Sunday, April 22nd, 2007

APRIL EDITS AND TRANSLATION.
中国元代画家谢楚芳的《乾坤生意图》在流失海外多年后终于有机会探望“娘家”,陪伴这件珍宝“海归”的还有包括皂石关帝雕像、《牡丹蝴蝶写生图》以及多件景德镇出产的精美瓷器。上述共15件“华裔”血统精品正连同大英博物馆其他102件馆藏,于中国故宫博物院午门举办的大型综合性展览《英国与世界——1714~1830》中展出,直至今年6月。
故宫博物馆展览部副主任马继革表示,这是故宫博物馆与大英博物馆这两个世界著名的博物馆的首次合作,当中的《乾坤生意图》更是大英博物馆于1998年花巨资从英国私人收藏家手中购得的。马继革说:“大英博物馆相信该画卷是迄今为止,英国人最早收藏的中国绘画作品。我们这次的合作,就是想让中国人也能看到我们国家的艺术精粹。”

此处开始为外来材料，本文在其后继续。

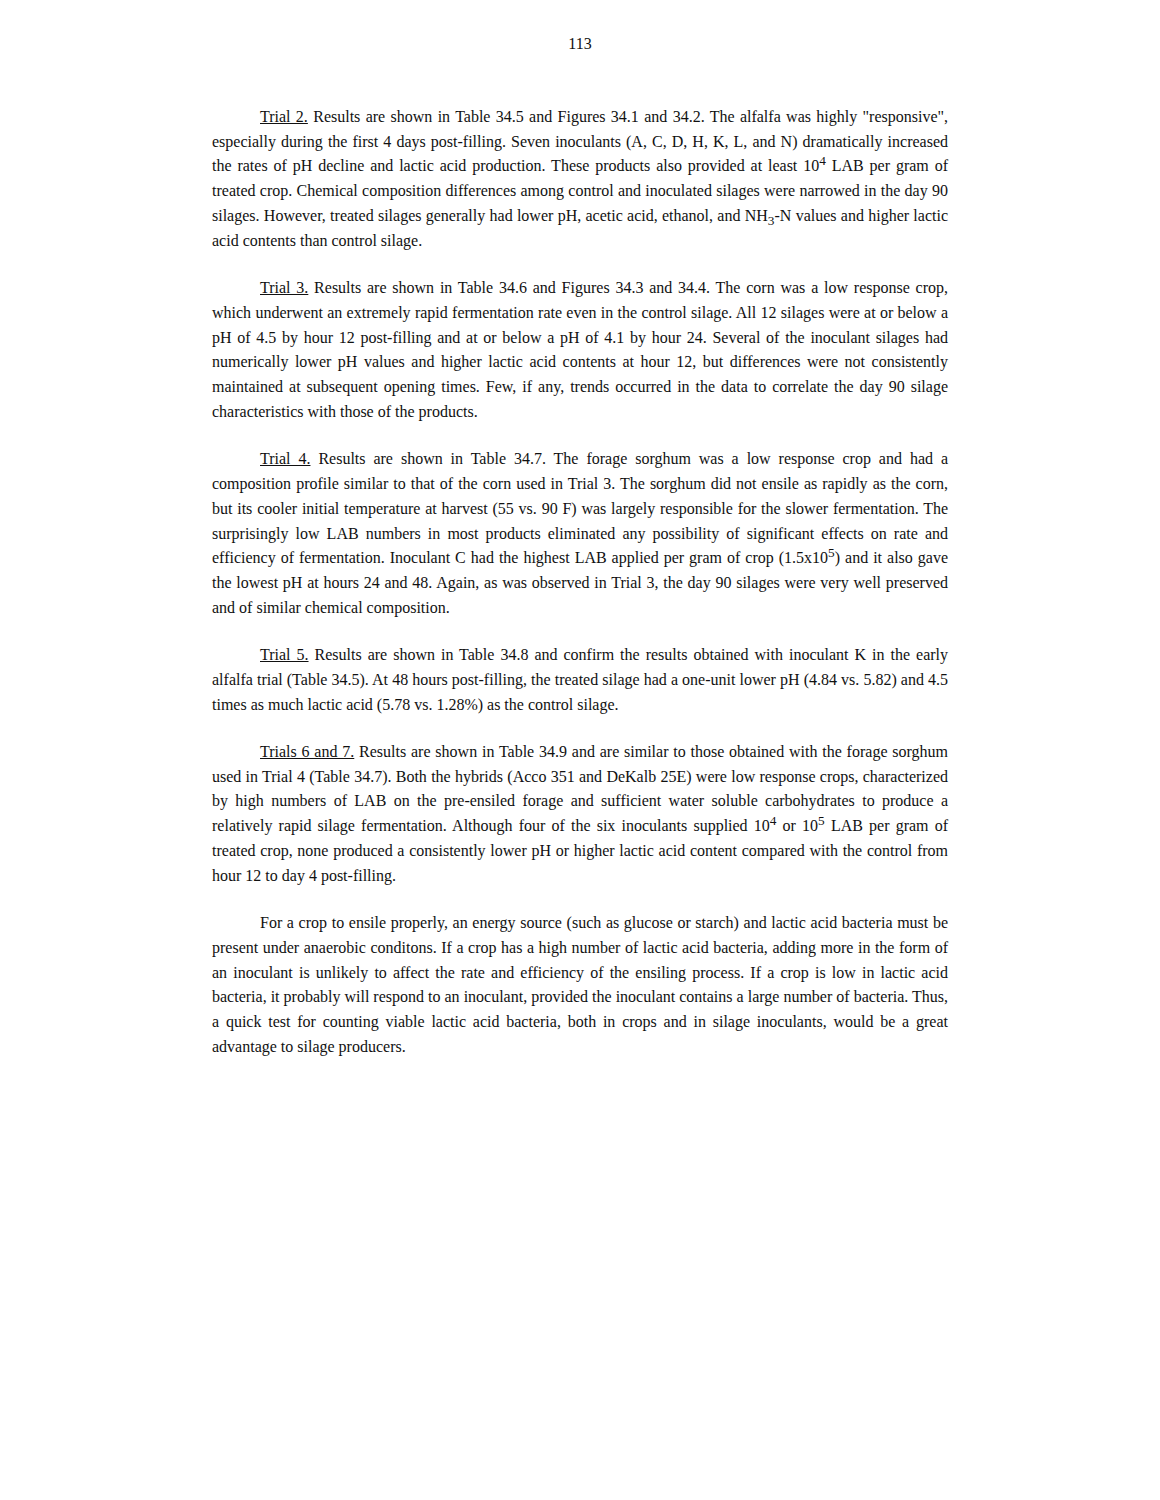113
Trial 2. Results are shown in Table 34.5 and Figures 34.1 and 34.2. The alfalfa was highly "responsive", especially during the first 4 days post-filling. Seven inoculants (A, C, D, H, K, L, and N) dramatically increased the rates of pH decline and lactic acid production. These products also provided at least 104 LAB per gram of treated crop. Chemical composition differences among control and inoculated silages were narrowed in the day 90 silages. However, treated silages generally had lower pH, acetic acid, ethanol, and NH3-N values and higher lactic acid contents than control silage.
Trial 3. Results are shown in Table 34.6 and Figures 34.3 and 34.4. The corn was a low response crop, which underwent an extremely rapid fermentation rate even in the control silage. All 12 silages were at or below a pH of 4.5 by hour 12 post-filling and at or below a pH of 4.1 by hour 24. Several of the inoculant silages had numerically lower pH values and higher lactic acid contents at hour 12, but differences were not consistently maintained at subsequent opening times. Few, if any, trends occurred in the data to correlate the day 90 silage characteristics with those of the products.
Trial 4. Results are shown in Table 34.7. The forage sorghum was a low response crop and had a composition profile similar to that of the corn used in Trial 3. The sorghum did not ensile as rapidly as the corn, but its cooler initial temperature at harvest (55 vs. 90 F) was largely responsible for the slower fermentation. The surprisingly low LAB numbers in most products eliminated any possibility of significant effects on rate and efficiency of fermentation. Inoculant C had the highest LAB applied per gram of crop (1.5x105) and it also gave the lowest pH at hours 24 and 48. Again, as was observed in Trial 3, the day 90 silages were very well preserved and of similar chemical composition.
Trial 5. Results are shown in Table 34.8 and confirm the results obtained with inoculant K in the early alfalfa trial (Table 34.5). At 48 hours post-filling, the treated silage had a one-unit lower pH (4.84 vs. 5.82) and 4.5 times as much lactic acid (5.78 vs. 1.28%) as the control silage.
Trials 6 and 7. Results are shown in Table 34.9 and are similar to those obtained with the forage sorghum used in Trial 4 (Table 34.7). Both the hybrids (Acco 351 and DeKalb 25E) were low response crops, characterized by high numbers of LAB on the pre-ensiled forage and sufficient water soluble carbohydrates to produce a relatively rapid silage fermentation. Although four of the six inoculants supplied 104 or 105 LAB per gram of treated crop, none produced a consistently lower pH or higher lactic acid content compared with the control from hour 12 to day 4 post-filling.
For a crop to ensile properly, an energy source (such as glucose or starch) and lactic acid bacteria must be present under anaerobic conditons. If a crop has a high number of lactic acid bacteria, adding more in the form of an inoculant is unlikely to affect the rate and efficiency of the ensiling process. If a crop is low in lactic acid bacteria, it probably will respond to an inoculant, provided the inoculant contains a large number of bacteria. Thus, a quick test for counting viable lactic acid bacteria, both in crops and in silage inoculants, would be a great advantage to silage producers.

这个展览的主题是讲述英国在汉诺威王朝,于乔治一世至乔治四世(1714-1830)期间,如何从一个偏远岛国步步崛起,进而一度成为世界近代历史的焦点。展品中除了回来省亲的中国文物,还有一件在该段时期英国贵族从景德镇定制的“墨彩镀金盘”,上面描绘的都是希腊神话故事。以及一件上面印有中国清朝官员人物图案,但却产自18世纪英国本土的咖啡壶。来自天津的游客田丽说:“我从没有想过英国欧洲宫廷和上流社会这么喜欢中国的东西。”撇开历史,艺术创造和艺术分享无国界这事一点不假。
-周敏
Chinese-blooded Artifacts Visit Homeland
After being lost overseas for many years, Yuan Dynasty painter Xie Chufang’s “The Universe Gives Birth to Intent” finally has a chance to return home for a visit. Accompanying the treasure are 14 other high-quality Chinese artifacts, including a saponite Guandi statue, a peony butterfly sketch painting, as [...]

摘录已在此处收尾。